The new Brazilian president, Jair Bolsonaro, in his inauguration speech on Jan. 1 said that he wanted Brazil to be “liberated from socialism and political correctness,” receiving praise from President Donald Trump. Secretary of State Mike Pompeo attended Bolsonaro’s swearing-in ceremony, with U.S. media reporting that Pompeo hopes to discuss China’s trade practices with Brazil, roping in Brazil to oppose China together.

Bolsonaro has been grouped into the “far-right” camp by some Western media. With a nickname of “Trump of Brazil,” a pro-U.S. and anti-Latin American-leftist stance is his political trademark. He has also criticized China for “buying up Brazil” during his election campaign, but later publicly praised China as Brazil’s “outstanding partner.”

Due to his values, Bolsonaro will probably push for a certain degree of diplomatic adjustment, possibly in favor of recovering and enhancing U.S. influence in South America. This, however, is not necessarily a part of Washington’s wishes for its zero-sum game in Latin America with Beijing.

China has been Brazil’s largest trade partner since 2009 and is the largest buyer of Brazilian soybean and minerals. This has been seen by outsiders as potentially restricting Bolsonaro’s room to maneuver in adjusting Sino-Brazilian relations, especially when his primary mission is to rejuvenate the flailing Brazilian economy.

China is not just an important economic partner of Latin America, but has also enriched the diplomatic options in this region; objectively, it has caused Washington to attach importance to South American countries, with the result that these countries are in a more favorable position when developing relationships with the U.S. and other major countries.

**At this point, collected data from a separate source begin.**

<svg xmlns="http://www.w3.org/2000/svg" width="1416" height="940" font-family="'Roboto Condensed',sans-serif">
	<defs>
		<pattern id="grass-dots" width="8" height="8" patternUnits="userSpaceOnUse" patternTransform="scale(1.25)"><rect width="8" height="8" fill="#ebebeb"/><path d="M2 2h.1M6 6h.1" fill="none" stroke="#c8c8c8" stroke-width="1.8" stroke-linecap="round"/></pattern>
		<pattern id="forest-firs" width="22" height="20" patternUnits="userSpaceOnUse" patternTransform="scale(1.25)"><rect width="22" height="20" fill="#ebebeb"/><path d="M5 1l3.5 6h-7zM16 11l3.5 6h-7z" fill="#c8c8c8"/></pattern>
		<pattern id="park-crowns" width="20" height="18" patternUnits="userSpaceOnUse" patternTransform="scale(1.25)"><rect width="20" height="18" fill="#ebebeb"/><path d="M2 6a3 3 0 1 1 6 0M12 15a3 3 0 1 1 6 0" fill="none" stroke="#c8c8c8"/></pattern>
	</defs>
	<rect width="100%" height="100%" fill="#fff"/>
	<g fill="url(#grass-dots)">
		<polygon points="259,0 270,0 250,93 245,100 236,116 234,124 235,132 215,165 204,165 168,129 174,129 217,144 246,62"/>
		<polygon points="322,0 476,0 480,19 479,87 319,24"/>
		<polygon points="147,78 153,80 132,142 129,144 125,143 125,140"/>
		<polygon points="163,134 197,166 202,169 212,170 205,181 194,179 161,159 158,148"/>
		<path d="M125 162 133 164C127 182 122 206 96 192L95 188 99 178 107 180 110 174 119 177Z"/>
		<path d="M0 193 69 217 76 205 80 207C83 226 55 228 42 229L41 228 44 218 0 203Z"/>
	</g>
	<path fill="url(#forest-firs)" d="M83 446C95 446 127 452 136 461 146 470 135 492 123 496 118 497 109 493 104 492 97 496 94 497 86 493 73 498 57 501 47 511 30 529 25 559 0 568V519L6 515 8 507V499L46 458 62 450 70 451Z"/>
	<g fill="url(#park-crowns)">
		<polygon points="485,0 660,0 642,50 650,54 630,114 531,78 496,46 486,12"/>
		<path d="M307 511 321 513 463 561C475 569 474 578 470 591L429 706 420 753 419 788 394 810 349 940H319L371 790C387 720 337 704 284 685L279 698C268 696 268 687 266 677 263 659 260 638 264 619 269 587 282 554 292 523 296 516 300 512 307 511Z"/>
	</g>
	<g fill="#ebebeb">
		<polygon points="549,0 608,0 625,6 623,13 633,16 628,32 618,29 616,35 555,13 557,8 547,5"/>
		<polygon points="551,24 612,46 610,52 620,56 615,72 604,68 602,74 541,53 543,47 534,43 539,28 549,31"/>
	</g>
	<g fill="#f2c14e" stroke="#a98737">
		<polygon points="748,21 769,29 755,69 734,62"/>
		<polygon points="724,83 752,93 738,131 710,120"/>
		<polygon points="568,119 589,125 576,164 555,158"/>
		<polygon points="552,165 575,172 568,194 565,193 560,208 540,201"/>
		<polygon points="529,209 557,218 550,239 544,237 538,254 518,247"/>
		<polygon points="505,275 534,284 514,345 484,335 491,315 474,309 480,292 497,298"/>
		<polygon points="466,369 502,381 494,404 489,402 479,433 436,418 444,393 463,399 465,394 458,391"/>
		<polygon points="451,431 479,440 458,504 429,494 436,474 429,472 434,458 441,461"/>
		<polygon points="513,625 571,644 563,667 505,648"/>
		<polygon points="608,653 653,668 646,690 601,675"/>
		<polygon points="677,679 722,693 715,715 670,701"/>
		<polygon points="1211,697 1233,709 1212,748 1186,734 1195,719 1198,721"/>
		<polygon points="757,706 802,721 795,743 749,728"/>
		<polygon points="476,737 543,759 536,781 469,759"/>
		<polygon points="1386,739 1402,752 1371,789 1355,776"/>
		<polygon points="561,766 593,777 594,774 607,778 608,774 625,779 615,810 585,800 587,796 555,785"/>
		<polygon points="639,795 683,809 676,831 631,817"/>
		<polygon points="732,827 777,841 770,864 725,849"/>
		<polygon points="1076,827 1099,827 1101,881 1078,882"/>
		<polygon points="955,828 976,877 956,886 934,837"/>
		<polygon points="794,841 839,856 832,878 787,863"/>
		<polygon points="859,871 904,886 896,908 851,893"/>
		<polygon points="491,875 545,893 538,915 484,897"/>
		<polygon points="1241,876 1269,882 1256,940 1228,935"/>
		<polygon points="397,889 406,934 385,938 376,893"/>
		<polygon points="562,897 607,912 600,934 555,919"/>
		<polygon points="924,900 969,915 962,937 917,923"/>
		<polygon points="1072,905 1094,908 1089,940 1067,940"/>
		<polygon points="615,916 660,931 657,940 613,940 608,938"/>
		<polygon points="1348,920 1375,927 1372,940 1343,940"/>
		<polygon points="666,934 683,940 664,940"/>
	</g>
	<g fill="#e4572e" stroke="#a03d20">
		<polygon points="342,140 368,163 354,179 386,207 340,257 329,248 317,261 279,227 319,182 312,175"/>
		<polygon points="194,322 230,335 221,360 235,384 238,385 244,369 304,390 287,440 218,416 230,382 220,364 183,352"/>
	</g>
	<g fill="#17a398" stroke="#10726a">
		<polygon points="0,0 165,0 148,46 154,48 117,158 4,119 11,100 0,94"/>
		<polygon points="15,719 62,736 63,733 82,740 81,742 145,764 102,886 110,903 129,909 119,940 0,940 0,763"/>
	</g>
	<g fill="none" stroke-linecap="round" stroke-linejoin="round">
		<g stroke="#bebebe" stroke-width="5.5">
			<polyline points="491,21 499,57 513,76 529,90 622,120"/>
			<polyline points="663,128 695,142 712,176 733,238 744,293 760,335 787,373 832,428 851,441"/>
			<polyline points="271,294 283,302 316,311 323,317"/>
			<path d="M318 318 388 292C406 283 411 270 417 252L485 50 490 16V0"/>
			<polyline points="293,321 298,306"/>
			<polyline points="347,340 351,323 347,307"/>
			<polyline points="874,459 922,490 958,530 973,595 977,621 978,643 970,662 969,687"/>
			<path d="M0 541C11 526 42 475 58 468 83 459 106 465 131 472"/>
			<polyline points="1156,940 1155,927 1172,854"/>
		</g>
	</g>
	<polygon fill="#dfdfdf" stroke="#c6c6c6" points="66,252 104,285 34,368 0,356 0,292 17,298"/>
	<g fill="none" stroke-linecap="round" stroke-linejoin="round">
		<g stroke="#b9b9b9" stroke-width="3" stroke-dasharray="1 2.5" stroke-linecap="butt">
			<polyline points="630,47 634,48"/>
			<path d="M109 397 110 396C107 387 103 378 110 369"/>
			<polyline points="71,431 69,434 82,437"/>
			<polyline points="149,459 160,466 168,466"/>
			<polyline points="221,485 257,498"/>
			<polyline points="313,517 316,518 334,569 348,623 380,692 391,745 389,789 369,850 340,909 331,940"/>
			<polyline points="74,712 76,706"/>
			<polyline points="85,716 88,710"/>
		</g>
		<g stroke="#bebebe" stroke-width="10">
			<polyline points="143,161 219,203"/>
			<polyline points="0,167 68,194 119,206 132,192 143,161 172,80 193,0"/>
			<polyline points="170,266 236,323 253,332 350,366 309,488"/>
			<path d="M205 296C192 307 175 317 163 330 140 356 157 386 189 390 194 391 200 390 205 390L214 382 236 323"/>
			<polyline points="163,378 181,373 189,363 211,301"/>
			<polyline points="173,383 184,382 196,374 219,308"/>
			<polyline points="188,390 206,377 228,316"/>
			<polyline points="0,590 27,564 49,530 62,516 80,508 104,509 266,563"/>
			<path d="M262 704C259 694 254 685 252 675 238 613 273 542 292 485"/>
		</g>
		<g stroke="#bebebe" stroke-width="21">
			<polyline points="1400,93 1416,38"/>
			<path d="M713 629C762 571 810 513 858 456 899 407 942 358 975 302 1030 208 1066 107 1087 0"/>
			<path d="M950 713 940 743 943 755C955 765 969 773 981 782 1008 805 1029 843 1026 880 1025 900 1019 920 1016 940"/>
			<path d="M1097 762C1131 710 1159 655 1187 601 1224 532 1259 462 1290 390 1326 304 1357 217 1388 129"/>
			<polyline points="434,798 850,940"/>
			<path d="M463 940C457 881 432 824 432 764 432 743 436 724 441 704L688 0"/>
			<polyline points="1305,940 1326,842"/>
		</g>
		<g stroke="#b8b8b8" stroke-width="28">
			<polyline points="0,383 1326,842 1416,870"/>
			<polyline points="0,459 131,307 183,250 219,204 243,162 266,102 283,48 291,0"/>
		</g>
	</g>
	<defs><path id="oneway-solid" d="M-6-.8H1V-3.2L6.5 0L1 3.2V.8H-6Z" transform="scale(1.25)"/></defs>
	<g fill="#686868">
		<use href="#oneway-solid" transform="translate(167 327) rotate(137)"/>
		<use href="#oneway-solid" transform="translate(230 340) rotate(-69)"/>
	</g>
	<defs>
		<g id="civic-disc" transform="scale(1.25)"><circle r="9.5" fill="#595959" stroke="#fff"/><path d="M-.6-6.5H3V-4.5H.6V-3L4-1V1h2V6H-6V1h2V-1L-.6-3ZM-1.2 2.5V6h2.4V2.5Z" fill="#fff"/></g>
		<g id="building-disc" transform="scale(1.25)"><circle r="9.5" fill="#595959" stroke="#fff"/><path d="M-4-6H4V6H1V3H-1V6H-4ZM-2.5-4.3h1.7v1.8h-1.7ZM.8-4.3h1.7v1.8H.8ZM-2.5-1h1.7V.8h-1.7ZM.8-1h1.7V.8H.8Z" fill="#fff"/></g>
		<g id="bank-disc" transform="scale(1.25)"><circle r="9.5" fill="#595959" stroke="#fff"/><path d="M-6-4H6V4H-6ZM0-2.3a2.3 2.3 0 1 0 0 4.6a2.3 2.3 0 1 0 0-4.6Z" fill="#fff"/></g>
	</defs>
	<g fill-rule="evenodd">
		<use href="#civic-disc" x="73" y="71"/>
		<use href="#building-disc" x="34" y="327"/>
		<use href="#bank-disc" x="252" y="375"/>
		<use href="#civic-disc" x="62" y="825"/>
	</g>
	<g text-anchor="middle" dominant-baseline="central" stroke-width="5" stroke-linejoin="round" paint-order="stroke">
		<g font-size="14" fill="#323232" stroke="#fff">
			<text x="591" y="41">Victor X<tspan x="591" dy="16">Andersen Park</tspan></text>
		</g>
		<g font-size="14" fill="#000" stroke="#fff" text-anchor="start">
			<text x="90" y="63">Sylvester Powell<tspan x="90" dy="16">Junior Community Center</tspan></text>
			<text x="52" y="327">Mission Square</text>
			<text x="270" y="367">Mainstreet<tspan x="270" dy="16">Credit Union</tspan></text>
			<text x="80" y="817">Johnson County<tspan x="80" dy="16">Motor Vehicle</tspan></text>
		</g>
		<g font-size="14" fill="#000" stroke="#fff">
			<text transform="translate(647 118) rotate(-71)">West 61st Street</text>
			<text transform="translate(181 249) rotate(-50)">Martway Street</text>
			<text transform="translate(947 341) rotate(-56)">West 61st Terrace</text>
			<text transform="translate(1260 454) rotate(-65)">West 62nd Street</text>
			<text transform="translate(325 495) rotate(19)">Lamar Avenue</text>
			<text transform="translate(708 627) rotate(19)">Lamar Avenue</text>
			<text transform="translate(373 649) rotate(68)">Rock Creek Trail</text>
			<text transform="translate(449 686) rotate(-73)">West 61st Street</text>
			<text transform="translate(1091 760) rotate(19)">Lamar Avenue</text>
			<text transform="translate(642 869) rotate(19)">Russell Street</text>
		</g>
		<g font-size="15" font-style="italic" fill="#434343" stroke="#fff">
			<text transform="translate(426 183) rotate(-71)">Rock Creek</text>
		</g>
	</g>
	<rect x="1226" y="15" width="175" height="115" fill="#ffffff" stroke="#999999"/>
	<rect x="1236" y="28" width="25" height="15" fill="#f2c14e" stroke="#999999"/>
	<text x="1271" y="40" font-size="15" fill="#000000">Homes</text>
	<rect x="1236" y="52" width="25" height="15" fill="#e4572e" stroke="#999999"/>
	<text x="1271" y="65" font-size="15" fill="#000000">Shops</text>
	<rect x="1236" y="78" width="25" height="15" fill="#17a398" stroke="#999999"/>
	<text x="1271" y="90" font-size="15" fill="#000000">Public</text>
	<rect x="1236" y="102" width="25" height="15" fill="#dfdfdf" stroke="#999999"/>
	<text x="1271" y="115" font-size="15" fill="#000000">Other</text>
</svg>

Weakening its relationship with China is completely against Brazil’s interests.

From now on whether South American countries go to the left or the right, the trend of increasing diplomatic independence will not change. Being able to simultaneously develop relations on an equal footing with the U.S., China and other non-South American major countries is no doubt much more attractive than being the traditional “backyard” of the U.S.

When China is the country with which Brazil has the largest trade surplus and has also never remarked upon or criticized Brazil’s actions, Washington’s desire to drag Brazil into opposing “unfair trade from China” and being politically cautious of China is akin to squeezing water from a dry towel.

A fundamental sticking point is that geopolitics is no longer the overwhelming clue to international relations in the 21st century; economic interests are carrying ever-increasing weight in international relations in the new century. The probability of war breaking out is diminishing, the security risks to the various countries have correspondingly decreased and ideological conflicts are increasingly sterile. The main pressure on governments has focused on the sphere of people’s livelihoods, greatly shifting the attention of countries in the field of diplomacy.

A large trading nation such as China is receiving more and more warm welcomes, such that even U.S. allies are no longer willing to take sides when the U.S. and China have conflicts. In the past the U.S. could guarantee the safety of its allies and simultaneously support them economically. Nowadays the former bond, for some countries at least, is rusting away, and the latter bond has degenerated, with Washington wishing to use it as a transfusion tube for it to reap profits instead.

For Latin American countries, China really has nothing for them to defend against and they have full sovereignty in how to develop relations with China. In fact, it is the U.S. that they are unable to be completely reassured about. How to prevent relations with the U.S. from damaging their own sovereignty has constantly been a difficult balancing act for South American countries.

We have full confidence in the maintenance of good relations between China and Brazil and the continued expansion of economic cooperation. This is because it is not just China’s wish, but is in the basic interest of Brazil. Bolsonaro is the Brazilian president and national interests will surely guide his formulation of diplomatic policies. Until now virtually no one, including those who dislike China, has been able to find a reason for the new Brazilian president to alienate China.

South American politics have continuously swayed between left and right and these changes are much more related to U.S. interests then they are to China’s. China is a friend and partner of South American countries, without discriminating between leftists and rightists. The Chinese like Brazil and most Chinese do not even know what the left and the right in Brazil signify.